More recently, single-cell sequencing methods to study aneuploidy have emerged (Fig. 2D,E). Although the advantage of surveying copy number changes across the entire chromosome complement is undeniable, these studies can lack power for accurate determination of CNA or aneuploidy when a limited number of cells are analyzed, usually 30-100, and from very few samples (McConnell et al., 2013; Knouse et al., 2014; Cai et al., 2014). Because single-cell isolation and library preparation costs limit the throughput, it is not yet practical or economic to match the number of cells that can be analyzed by iFISH, which can reach the order of thousands per sample. Most importantly, low-coverage single-cell whole-genome sequencing, commonly adopted to study aneuploidy and CNA, is also limited by the whole-genome amplification methods needed to prepare single-cell sequencing libraries. These limitations result in a global underestimation of aneuploidy, especially when it occurs as complex aneuploidy in a polyploid background (Andriani et al., 2019).

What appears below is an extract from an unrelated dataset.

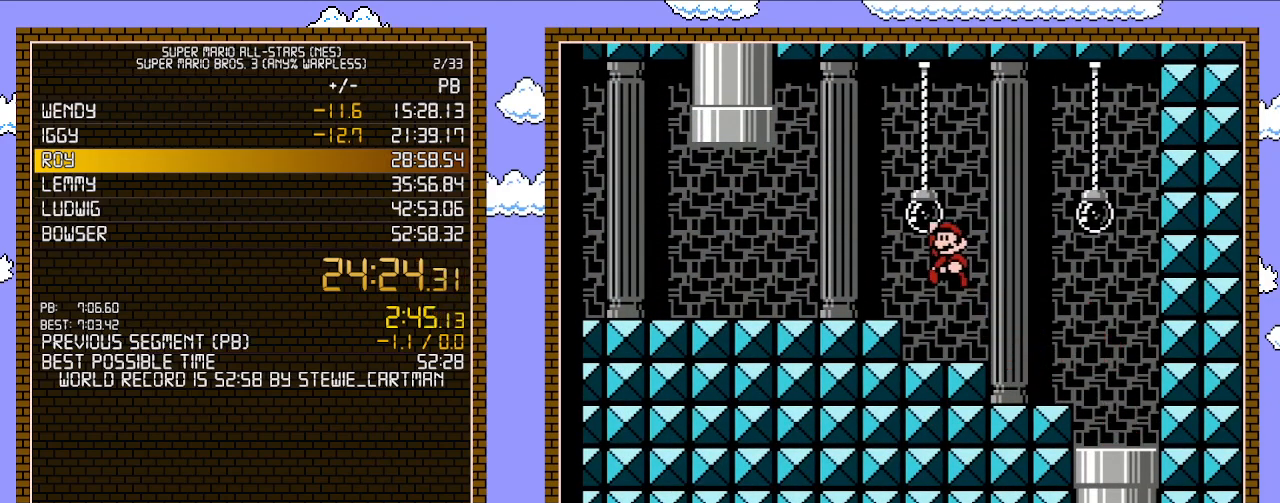
{"buttons": ["A", "B", "DPAD_UP", "DPAD_RIGHT"], "events": [[433, "A", "down"], [433, "DPAD_UP", "down"], [467, "DPAD_LEFT", "up"], [500, "DPAD_RIGHT", "down"]]}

These technological issues may explain the wide range of somatic aneuploid frequencies reported for adult tissues. The brain, an organ of exceptional complexity, has been the focus of several studies to describe somatic mosaic changes of DNA content during development, aging and disease, but these ultimately reported highly discrepant findings. Some identified somatic aneuploidy with a frequency as high as 30% (Faggioli et al., 2012; Pack et al., 2005; Yurov et al., 2009; Iourov et al., 2009; Arendt et al., 2010; Fischer et al., 2012; McConnell et al., 2013; Rehen et al., 2001; Yang et al., 2003; Westra et al., 2008; Andriani et al., 2016b; Peterson et al., 2012), whereas others reported absence (van den Bos et al., 2016; Knouse et al., 2014) or extremely low levels (∼1%) (van den Bos et al., 2016; Knouse et al., 2014). Thus, there has been intense debate over the degree of aneuploidy in neurons and other brain cell types. Emerging methodologies and analytical tools for the detection of aneuploidy and large CNAs from single-cell RNA-sequencing data may resolve these differences in the future (Delaney, 2021). Given the different outcomes of FISH- and single-cell-sequencing-based approaches, arguments can be made that the true frequency of aneuploidy in the brain is ∼10% (Toda et al., 2019). Regardless of the exact frequency, aneuploidy could have a profound impact on brain physiology and functions, possibly with regional and cell-type-specific differences.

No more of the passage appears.